Pain and Chronic Pain

Pain is always unwelcome but it does have a purpose as a short-term hazard warning.

If we were unable to feel pain we’d be in trouble. Pain is a useful call to action which is important for learning and survival – like the pain of treading on a pin or touching something hot.

“Acute” pain is what we call this short-term pain. It doesn’t describe the intensity, just the quick onset and short duration.

“Chronic” pain often describes ongoing pain that has failed to stop at the right time when its usefulness as a signal is over.

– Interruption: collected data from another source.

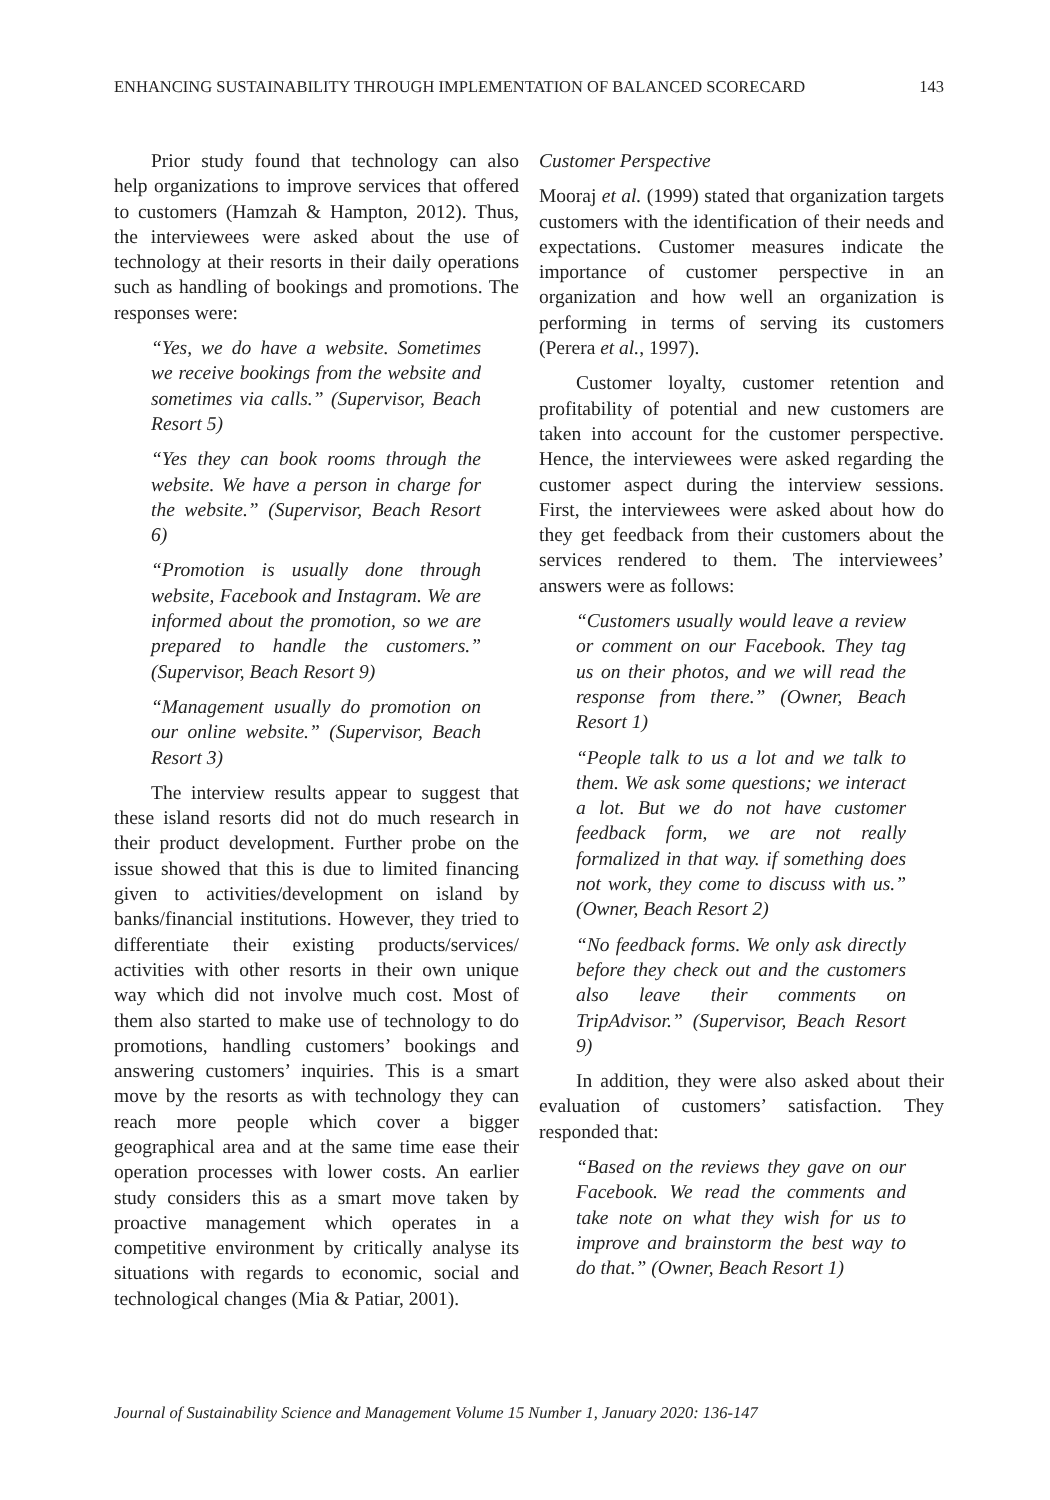ENHANCING SUSTAINABILITY THROUGH IMPLEMENTATION OF BALANCED SCORECARD 143
Prior study found that technology can also help organizations to improve services that offered to customers (Hamzah & Hampton, 2012). Thus, the interviewees were asked about the use of technology at their resorts in their daily operations such as handling of bookings and promotions. The responses were:
“Yes, we do have a website. Sometimes we receive bookings from the website and sometimes via calls.” (Supervisor, Beach Resort 5)
“Yes they can book rooms through the website. We have a person in charge for the website.” (Supervisor, Beach Resort 6)
“Promotion is usually done through website, Facebook and Instagram. We are informed about the promotion, so we are prepared to handle the customers.” (Supervisor, Beach Resort 9)
“Management usually do promotion on our online website.” (Supervisor, Beach Resort 3)
The interview results appear to suggest that these island resorts did not do much research in their product development. Further probe on the issue showed that this is due to limited financing given to activities/development on island by banks/financial institutions. However, they tried to differentiate their existing products/services/ activities with other resorts in their own unique way which did not involve much cost. Most of them also started to make use of technology to do promotions, handling customers’ bookings and answering customers’ inquiries. This is a smart move by the resorts as with technology they can reach more people which cover a bigger geographical area and at the same time ease their operation processes with lower costs. An earlier study considers this as a smart move taken by proactive management which operates in a competitive environment by critically analyse its situations with regards to economic, social and technological changes (Mia & Patiar, 2001).
Customer Perspective
Mooraj et al. (1999) stated that organization targets customers with the identification of their needs and expectations. Customer measures indicate the importance of customer perspective in an organization and how well an organization is performing in terms of serving its customers (Perera et al., 1997).
Customer loyalty, customer retention and profitability of potential and new customers are taken into account for the customer perspective. Hence, the interviewees were asked regarding the customer aspect during the interview sessions. First, the interviewees were asked about how do they get feedback from their customers about the services rendered to them. The interviewees’ answers were as follows:
“Customers usually would leave a review or comment on our Facebook. They tag us on their photos, and we will read the response from there.” (Owner, Beach Resort 1)
“People talk to us a lot and we talk to them. We ask some questions; we interact a lot. But we do not have customer feedback form, we are not really formalized in that way. if something does not work, they come to discuss with us.” (Owner, Beach Resort 2)
“No feedback forms. We only ask directly before they check out and the customers also leave their comments on TripAdvisor.” (Supervisor, Beach Resort 9)
In addition, they were also asked about their evaluation of customers’ satisfaction. They responded that:
“Based on the reviews they gave on our Facebook. We read the comments and take note on what they wish for us to improve and brainstorm the best way to do that.” (Owner, Beach Resort 1)
Journal of Sustainability Science and Management Volume 15 Number 1, January 2020: 136-147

Obviously there are conditions and illnesses that themselves are ongoing and long-term pain is then part of a continuing unwellness. But chronic pain after musculoskeletal injury may often persist because the sensitivity and volume remain turned up beyond “normal tissue healing time”.

In chronic pain, it is believed that two different types of pain fibre which carry signals to the brain either stay permanently switched on or have their volume turned up in error and stick that way. These signals trick the brain into believing there is still ongoing damage and vulnerability in the body when this is not true.

For example in whiplash following car accidents there is a huge body of research that shows hurt is not the same as harm. This research found that the sooner people get going with normal activities after a whiplash injury, the sooner they recover from it.

Pain is not a simple on-off switch that is felt identically by different individuals. Being anxious or sad about your pain really can make it worse. Emotions are like amplifiers in your brain which can turn the volume of pain up or down. So a first-aider reassuring a casualty or a soldier fighting for survival can turn this volume down. In the same way as someone who fears a trip to the dentist can unwittingly turn the volume up.

Chronic pain is one of the biggest health problems worldwide and some 20% of adults experience it. It can lead people to live defensively in fear of pain and to stop trusting their bodies even though it may just be a feedback fault.

Understanding the original cause and effect and any maintaining factors in chronic musculoskeletal pain can be a great first step towards getting out of this unhelpful state.